As well, remote learning that has been necessitated by the COVID-19 pandemic has created further opportunity for student collaboration beyond the classroom. The Institute awarded over $192,000 in emergency bursaries to 408 students under the COVID-19 Emergency Bursary for Métis Students, and approximately 100 students borrowed laptops or Chromebooks from DTI to support their at-home studies. DTI instructors have leveraged digital tools to enhance student collaboration by creating interactive walls for discussion and student engagement (such as Flipgrid and Wakelet) where students can share ideas, give each other feedback, and create resources.
Family Engagement
Historically, many Indigenous families and communities have not always had positive school experience. Education, and particularly residential school system was a tool for colonization, abuse, and pain inflicted on Indigenous peoples (see for example: Residential School Shame: The TRC Report). One of the reasons for the ongoing disparities in educational outcomes for Indigenous (versus non-Indigenous) populations is that schools have not found effective ways to build positive and meaningful relationships with Indigenous students, families, and communities.

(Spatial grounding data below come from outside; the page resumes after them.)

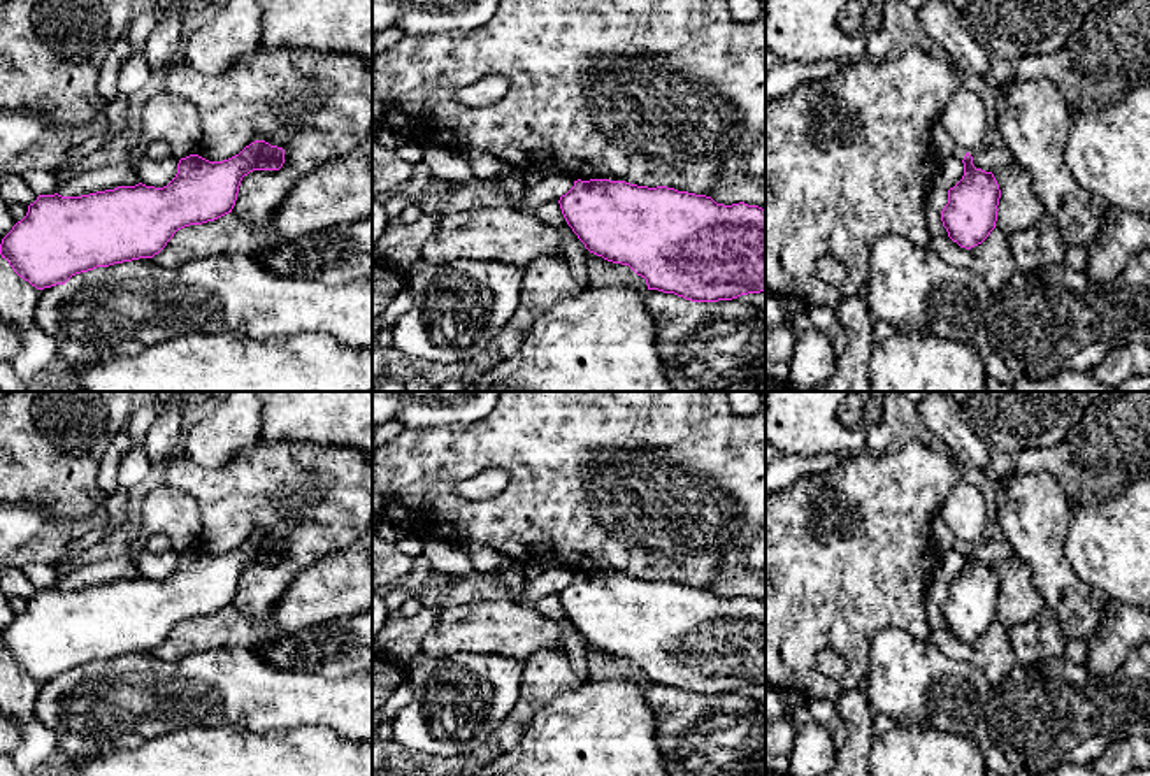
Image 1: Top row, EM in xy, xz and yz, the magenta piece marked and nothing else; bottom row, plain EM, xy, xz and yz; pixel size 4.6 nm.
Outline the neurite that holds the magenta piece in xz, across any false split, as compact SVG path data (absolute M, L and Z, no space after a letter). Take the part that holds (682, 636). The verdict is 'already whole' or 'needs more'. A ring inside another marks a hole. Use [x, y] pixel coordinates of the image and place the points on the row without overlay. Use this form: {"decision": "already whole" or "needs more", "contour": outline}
{"decision": "already whole", "contour": "M578 572L558 597L567 618L590 646L629 658L646 672L648 683L692 695L765 685L765 602L758 599L723 599L706 588L609 572Z"}

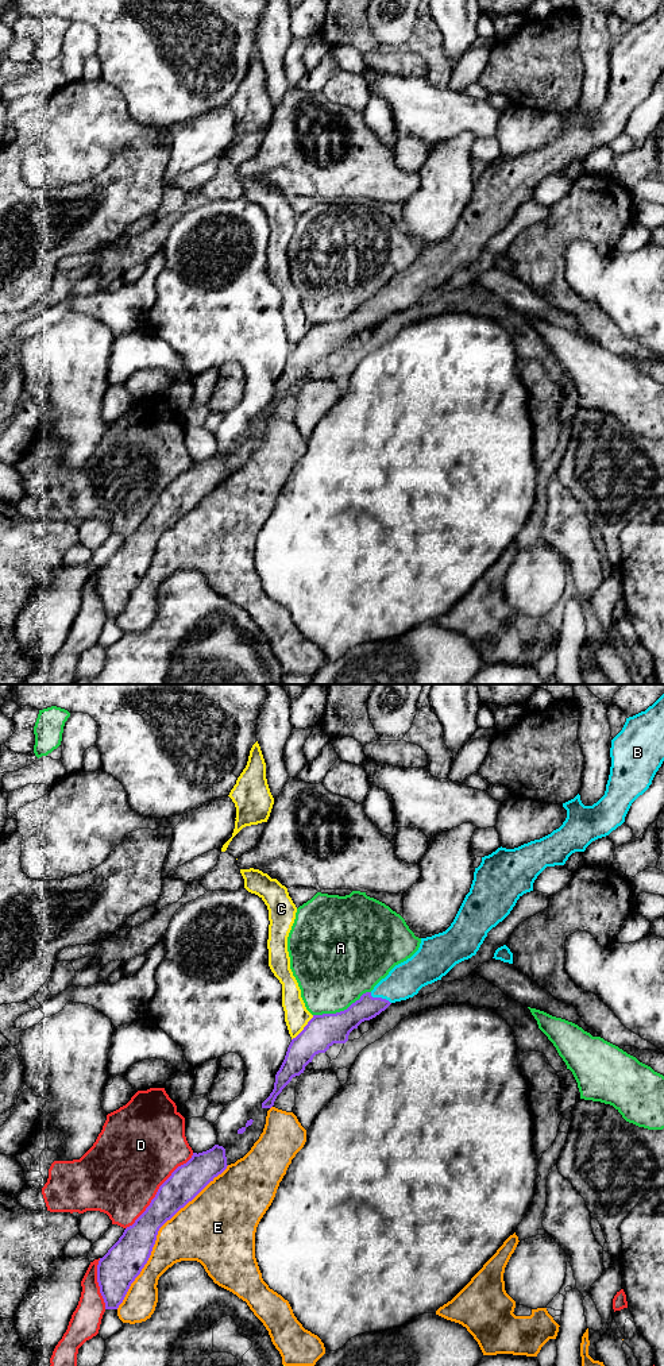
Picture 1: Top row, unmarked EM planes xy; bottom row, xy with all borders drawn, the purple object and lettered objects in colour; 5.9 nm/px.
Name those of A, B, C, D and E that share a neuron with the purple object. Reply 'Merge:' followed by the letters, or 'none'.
Merge: B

DTI is owned by the Métis of Saskatchewan and offers community-based programs. The Institute values community partnerships that support student empowerment and success. It is not uncommon to find DTI students who are the second or third generation in their family to attend DTI.
DTI has implemented most of the strategies identified in Zacarian and Silverstone’s 2020 book. It had a student population 940 last year, and the future looks bright.